Opened 3 years ago

Last modified 19 months ago

#16696 new defect

BWauth no-consensus fallback logic may need revision

Reported by: starlight Owned by:
Priority: High Milestone: Tor: unspecified
Component: Core Tor/Tor Version:
Severity: Normal Keywords: tor-dirauth bwauth measurement
Cc: aagbsn, karsten Actual Points:
Parent ID: Points:
Reviewer: Sponsor:

Description

At present both 'longclaw' and 'maatuska' have
dropped out of the BW consensus ('longclaw'
is restarting with new version, not sure
about 'maatuska').

This has caused the BW consensus logic to revert
to using relay self-measurement for BW weightings
due to fewer than three BW authorities participating.

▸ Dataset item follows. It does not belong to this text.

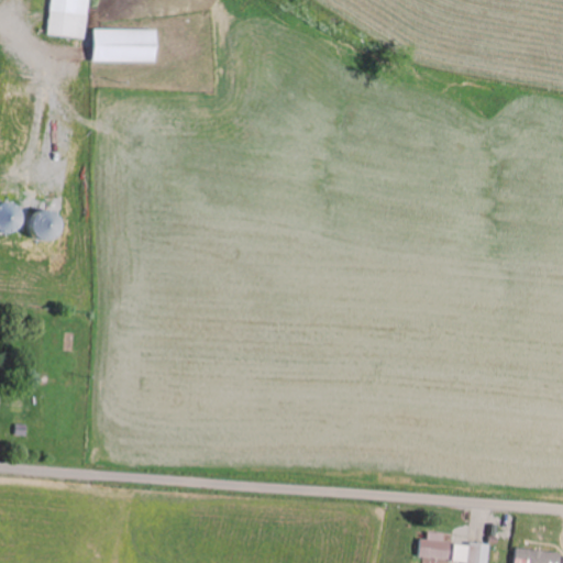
[(50,0),(47,34),(84,37),(87,0),(50,0)]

The 10000 cap placed on self-measure values
is causing super-fast relays serious demotion
and slower relays corresponding promotion
in the consensus weighting.

Possibly this may result in network
unbalance issues. Some adjustment
of the logic seems in order.

Unsure of component and left it unset.

Child Tickets

Attachments (9)

alf.png (4.0 KB) - added by starlight 3 years ago.
ArachnideFR5.png (4.0 KB) - added by starlight 3 years ago.
becks.png (3.7 KB) - added by starlight 3 years ago.
BeSeeingYou.png (3.4 KB) - added by starlight 3 years ago.
HaveHeart.png (4.0 KB) - added by starlight 3 years ago.
IPredator.png (4.0 KB) - added by starlight 3 years ago.
redjohn.png (5.2 KB) - added by starlight 3 years ago.
Binnacle.pdf (68.3 KB) - added by starlight 3 years ago.
EmbraceTheChaos.pdf (67.3 KB) - added by starlight 3 years ago.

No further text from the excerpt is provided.